Tokyo, Vietnam stock exchanges link up
The Tokyo Stock Exchange signed a deal Wednesday to cooperate with Vietnam's hot-performing bourse, including through possible cross listings of stocks on the two exchanges.
World stock exchange operators are increasingly linking arms to facilitate easier cross-border trading, while boosting their own competitiveness.
Under the accord signed Wednesday, the Tokyo Stock Exchange, Asia's largest bourse, will share information with the Ho Chi Minh City Stock Exchange and consider offering technical assistance, a TSE statement said.
The two bourses will also start discussion on listing of the two countries' stocks on each other's bourses, it said.
"This is an official and long-term commitment for further cooperation between the two exchanges," Tran Dac Sinh, president of the Vietnamese bourse, said in the statement.
TSE president Atushi Saito said: "By continuing to enhance cooperation with Asian exchanges in the future, we will keep striving to improve convenience for market participants."
Vietnam's main stock exchange was opened only in 2000 and has quickly shot up, with the benchmark index rising 145 percent last year, despite warnings by some market watchers that the market risks overheating.
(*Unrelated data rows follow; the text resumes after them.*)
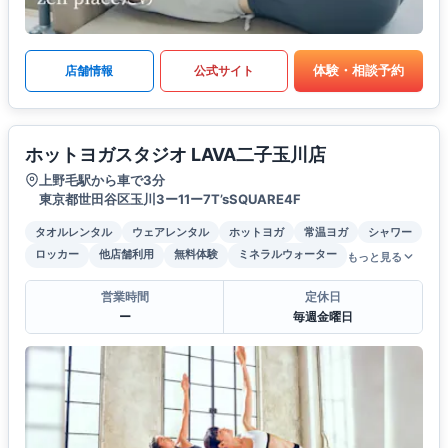
体験・相談予約
店舗情報
公式サイト
ホットヨガスタジオ LAVA二子玉川店
上野毛駅から車で3分
東京都世田谷区玉川3ー11ー7T’sSQUARE4F
タオルレンタル
ウェアレンタル
ホットヨガ
常温ヨガ
シャワー
ロッカー
他店舗利用
無料体験
ミネラルウォーター
もっと見る
営業時間
定休日
ー
毎週金曜日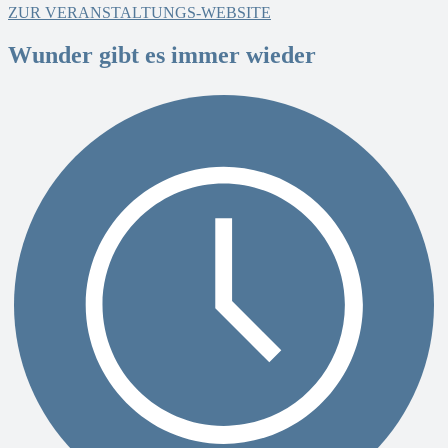
ZUR VERANSTALTUNGS-WEBSITE
Wunder gibt es immer wieder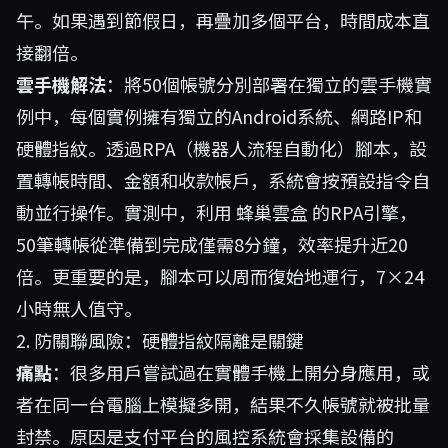
午。如果遇到節假日，再疊加多個平台，時間成本直
接翻倍。
雲手機解法
：將50個帳號分別部署在獨立的雲手機實
例中，每個實例擁有獨立的Android系統、網路IP和
硬體指紋。透過RPA（機器人流程自動化）腳本，設
置轉帳時間、金額和收款帳戶，系統會按預設指令自
動並行操作。實測中，利用
蜂巢雲盒
的RPA引擎，
50筆轉帳從準備到完成僅需8分鐘，效率提升近20
倍。更重要的是，腳本可以周而復始地運行，7×24
小時無人值守。
2. 防關聯風險：硬體指紋隔離是關鍵
痛點
：很多用戶嘗試過在實體手機上開分身應用，或
者在同一台電腦上模擬多開，結果不久帳號就被批量
封禁。原因是支付平台的風控系統會採集設備的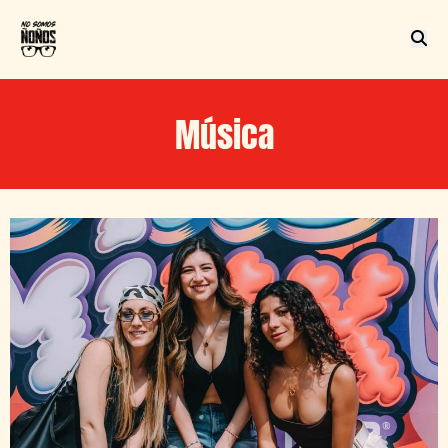
Música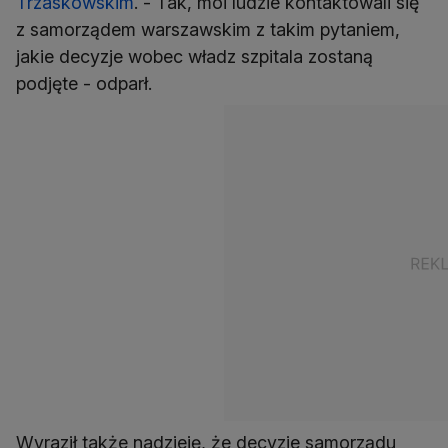
Trzaskowskim
. - Tak, moi ludzie kontaktowali się
z samorządem warszawskim z takim pytaniem,
jakie decyzje wobec władz szpitala zostaną
podjęte - odparł.
Wyraził także nadzieję, że decyzje samorządu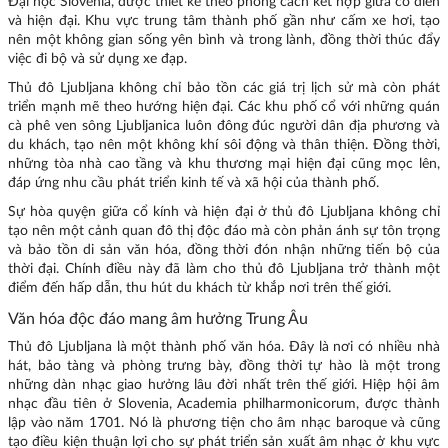
Đại học Slovenia, được thiết kế theo phong cách kết hợp giữa cổ điển
và hiện đại. Khu vực trung tâm thành phố gần như cấm xe hơi, tạo
nên một không gian sống yên bình và trong lành, đồng thời thúc đẩy
việc đi bộ và sử dụng xe đạp.
Thủ đô Ljubljana không chỉ bảo tồn các giá trị lịch sử mà còn phát
triển mạnh mẽ theo hướng hiện đại. Các khu phố cổ với những quán
cà phê ven sông Ljubljanica luôn đông đúc người dân địa phương và
du khách, tạo nên một không khí sôi động và thân thiện. Đồng thời,
những tòa nhà cao tầng và khu thương mại hiện đại cũng mọc lên,
đáp ứng nhu cầu phát triển kinh tế và xã hội của thành phố.
Sự hòa quyện giữa cổ kính và hiện đại ở thủ đô Ljubljana không chỉ
tạo nên một cảnh quan đô thị độc đáo mà còn phản ánh sự tôn trọng
và bảo tồn di sản văn hóa, đồng thời đón nhận những tiến bộ của
thời đại. Chính điều này đã làm cho thủ đô Ljubljana trở thành một
điểm đến hấp dẫn, thu hút du khách từ khắp nơi trên thế giới.
Văn hóa độc đáo mang âm hưởng Trung Âu
Thủ đô Ljubljana là một thành phố văn hóa. Đây là nơi có nhiều nhà
hát, bảo tàng và phòng trưng bày, đồng thời tự hào là một trong
những dàn nhạc giao hưởng lâu đời nhất trên thế giới. Hiệp hội âm
nhạc đầu tiên ở Slovenia, Academia philharmonicorum, được thành
lập vào năm 1701. Nó là phương tiện cho âm nhạc baroque và cũng
tạo điều kiện thuận lợi cho sự phát triển sản xuất âm nhạc ở khu vực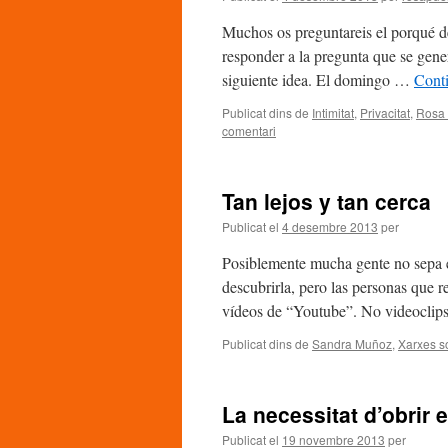
Muchos os preguntareis el porqué de 
responder a la pregunta que se gener
siguiente idea. El domingo …
Conti
Publicat dins de
Intimitat
,
Privacitat
,
Rosa 
comentari
Tan lejos y tan cerca
Publicat el
4 desembre 2013
per
Posiblemente mucha gente no sepa e
descubrirla, pero las personas que
vídeos de “Youtube”. No videoclips
Publicat dins de
Sandra Muñoz
,
Xarxes s
La necessitat d’obrir e
Publicat el
19 novembre 2013
per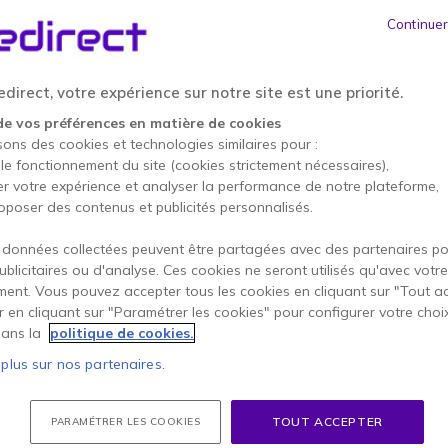
avec base, webcam intel
productivité maximale.
Continuer
Ce produit n’est plus à
direct, votre expérience sur notre site est une priorité.
de vos préférences en matière de cookies
Pour mieux répondre à vos b
sons des cookies et technologies similaires pour :
 le fonctionnement du site (cookies strictement nécessaires),
er votre expérience et analyser la performance de notre plateforme,
oposer des contenus et publicités personnalisés.
 données collectées peuvent être partagées avec des partenaires p
Conta
publicitaires ou d'analyse. Ces cookies ne seront utilisés qu'avec votre
ent. Vous pouvez accepter tous les cookies en cliquant sur "Tout a
er en cliquant sur "Paramétrer les cookies" pour configurer votre choi
ans la
politique de cookies.
 plus sur nos partenaires.
TOUT ACCEPTER
PARAMÉTRER LES COOKIES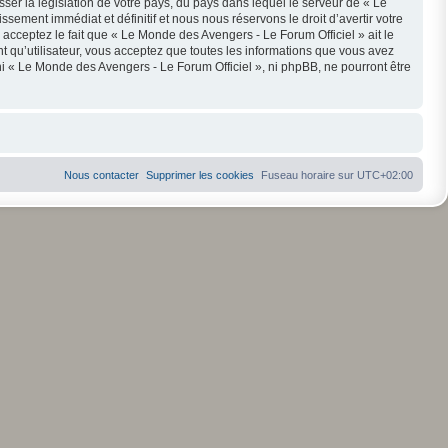
ser la législation de votre pays, du pays dans lequel le serveur de « Le
ement immédiat et définitif et nous nous réservons le droit d’avertir votre
s acceptez le fait que « Le Monde des Avengers - Le Forum Officiel » ait le
t qu’utilisateur, vous acceptez que toutes les informations que vous avez
i « Le Monde des Avengers - Le Forum Officiel », ni phpBB, ne pourront être
Nous contacter
Supprimer les cookies
Fuseau horaire sur
UTC+02:00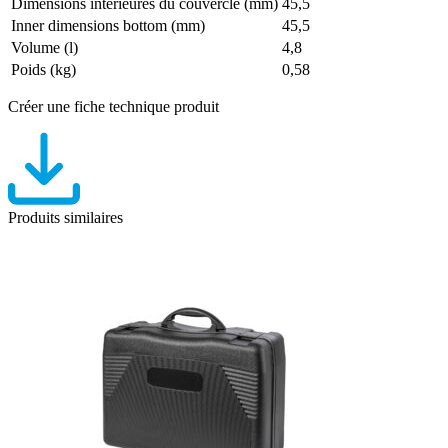
Dimensions intérieures du couvercle (mm)
45,5
Inner dimensions bottom (mm)
45,5
Volume (l)
4,8
Poids (kg)
0,58
Créer une fiche technique produit
Produits similaires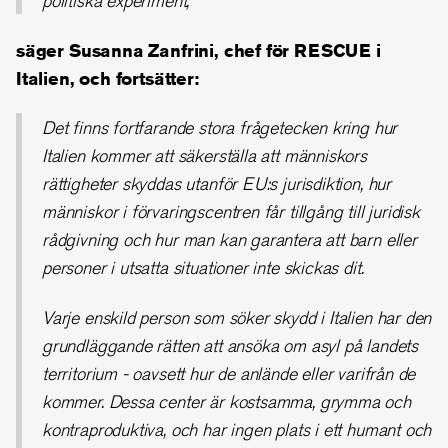
politiska experiment,
säger Susanna Zanfrini, chef för RESCUE i
Italien, och fortsätter:
Det finns fortfarande stora frågetecken kring hur
Italien kommer att säkerställa att människors
rättigheter skyddas utanför EU:s jurisdiktion, hur
människor i förvaringscentren får tillgång till juridisk
rådgivning och hur man kan garantera att barn eller
personer i utsatta situationer inte skickas dit.
Varje enskild person som söker skydd i Italien har den
grundläggande rätten att ansöka om asyl på landets
territorium - oavsett hur de anlände eller varifrån de
kommer. Dessa center är kostsamma, grymma och
kontraproduktiva, och har ingen plats i ett humant och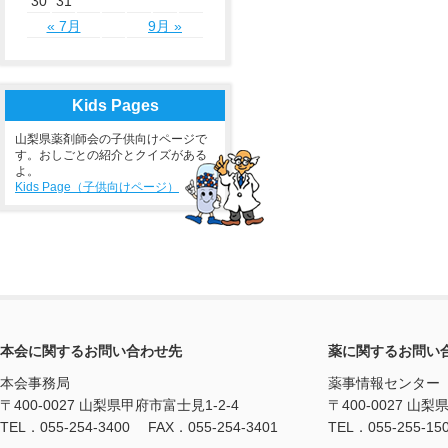
30
31
« 7月
9月 »
Kids Pages
山梨県薬剤師会の子供向けページで
す。おしごとの紹介とクイズがある
よ。
Kids Page（子供向けページ）
本会に関するお問い合わせ先
薬に関するお問い
本会事務局
薬事情報センター
〒400-0027 山梨県甲府市富士見1-2-4
〒400-0027 山梨
TEL．055-254-3400 FAX．055-254-3401
TEL．055-255-15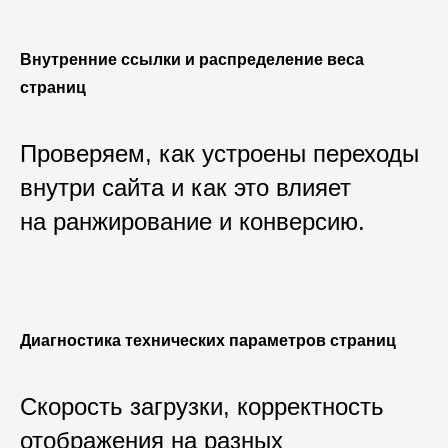
Внутренние ссылки и распределение веса
страниц
Проверяем, как устроены переходы
внутри сайта и как это влияет
на ранжирование и конверсию.
Диагностика технических параметров страниц
Скорость загрузки, корректность
отображения на разных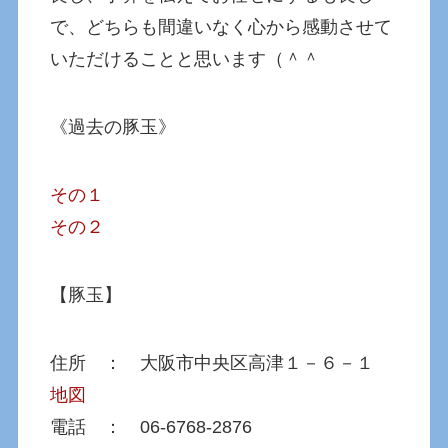
で、どちらも間違いなく心から感動させて
いただけることと思います（＾＾
《過去の豚玉》
その１
その２
【豚玉】
住所 ： 大阪市中央区高津１－６－１
地図
電話 ： 06-6768-2876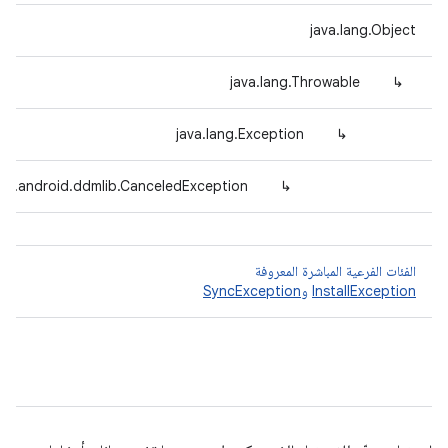
java.lang.Object
java.lang.Throwable
↳
java.lang.Exception
↳
om.android.ddmlib.CanceledException
↳
الفئات الفرعية المباشرة المعروفة
InstallException
و
SyncException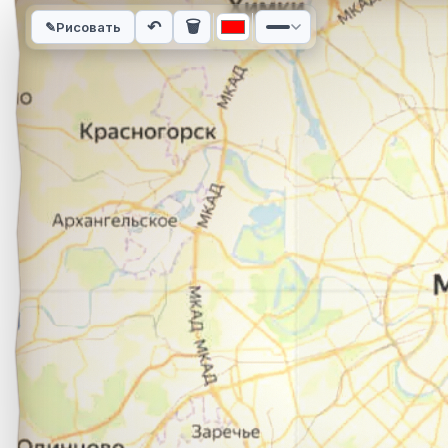
Интерактивная карта автомобильного маршрута из города 
↶
🗑
✎
Рисовать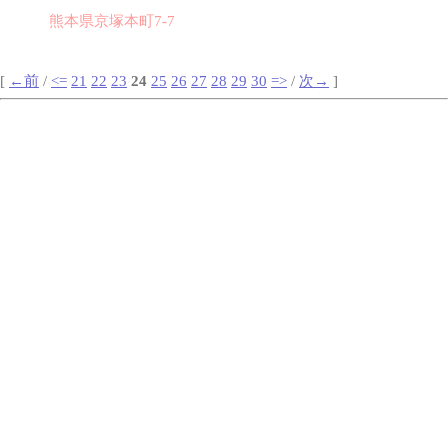
熊本県京塚本町7-7
[
←前
/
<=
21
22
23
24
25
26
27
28
29
30
=>
/
次→
]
Both the Tokyo and Ho Chi Minh City bourses signed cooperation agreements earlier this year with the London Stock Exchange.
The Tokyo bourse has also signed a similar deal with the New York Stock Exchange and acquired a stake of almost five percent in the Singapore stock exchange.
The TSE has indicated that it is open to the possibility of overseas exchanges taking a stake in the Tokyo bourse once it achieves its own initial public offering, which has been delayed due to a series of technical glitches.